E aqui chegamos a um ponto incontornável do nosso presente e a uma condicionante terrível do nosso futuro: a administração pública tem vindo a perder qualidade. Traduzindo, as tristes figuras da Directora-Geral de Saúde não são uma excepção nem uma anomalia, pelo contrário correspondem a um padrão crescente pois a competência técnica tem vindo a ser desvalorizada face à subserviência mostrada perante o poder político.
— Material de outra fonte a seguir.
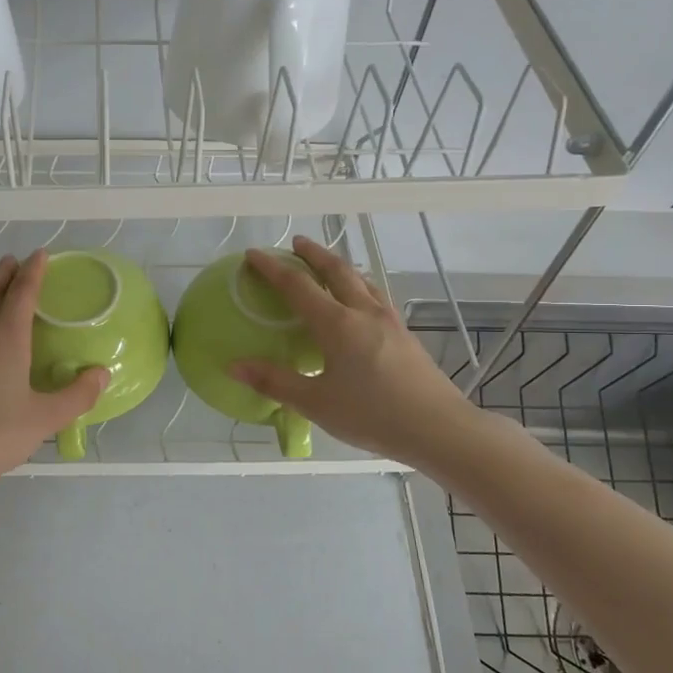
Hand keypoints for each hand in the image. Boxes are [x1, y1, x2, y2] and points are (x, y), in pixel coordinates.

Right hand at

Em sectores como a investigação criminal são já evidentes os sinais de que dificilmente se aceitará que as investigações não confirmem as teses dos activistas que funcionam como milícias mediáticas da esquerda radical, veja-se como o homicídio de Bruno Candé foi logo definido como racismo e, se por acaso a investigação não confirmar essa certeza antecipada, já se sabe que alguém vai ter o seu nome escrito nos jornais. A geringonça, imagem com o seu quê infantil de estrutura desajeitada, é na verdade uma trituradora cada vez mais pesada das vontades e competências.
PS: Num sinal da regressão dos tempos somos compulsivamente levados a tratar os animais com termos humanos e os humanos como uma alínea do expediente burocrático: adoptamos cães mas somos cuidadores informais dos nossos pais. Recusar usar este dialecto dos tempos que correm é um exercício que não sei se vale a pena mas garanto que é tão cansativo que deve queimar tantas calorias quanto uma ida ao ginásio.